Together with my colleague Kevin Gallagher I convened a workshop on the IMF since Lehman. We ask: What explains the variegated pattern of stability and change in the IMF’s substantive and procedural positions? Do existing explanations of the IMF’s reactions to previous crises survive the test of the current crisis, whose distinctiveness consists of its unprecedented size and its deep impact on the developed European core? Have the established patterns in IMF’s differential treatment of its members changed relative to past crises?
Grigore Pop-Eleches from Princeton University will do a systematic comparison of the crisis-ideology connection in IMF programs before and after 2008. Leonard Seabrooke and Emelie Nilsson from Copenhagen Business School undertake to examine changes in the IMF policy cliques tasked with international financial surveillance.
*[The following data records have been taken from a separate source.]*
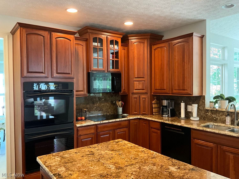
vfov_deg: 48.2
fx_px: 200
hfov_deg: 61.7
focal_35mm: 29
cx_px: 120
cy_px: 90
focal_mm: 3
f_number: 1.8
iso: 250
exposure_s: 1/60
André Broome from University of Warwick asks what roles have economic ideas played in IMF bailouts in a select population of crisis episodes while Cornel Ban of Boston University examines the role of staff research in facilitating the partial revisions of the IMF’s stance on fiscal policy. Aitor Erce Dominguez (Bank of Spain and Universidad Autonoma de Madrid)
studies how the relation between the Fund and sovereigns’ creditors while Daniela Gabor (Bristol Business School) looks at the Fund’s changing positions on monetary and macroprudential issues. Sarah Babb from Boston College and Alex Kalentekis from Harvard University will write a framework article that reflects on the findings of all these papers.
The workshop is funded by our university’s Center for Law, Policy and Finance.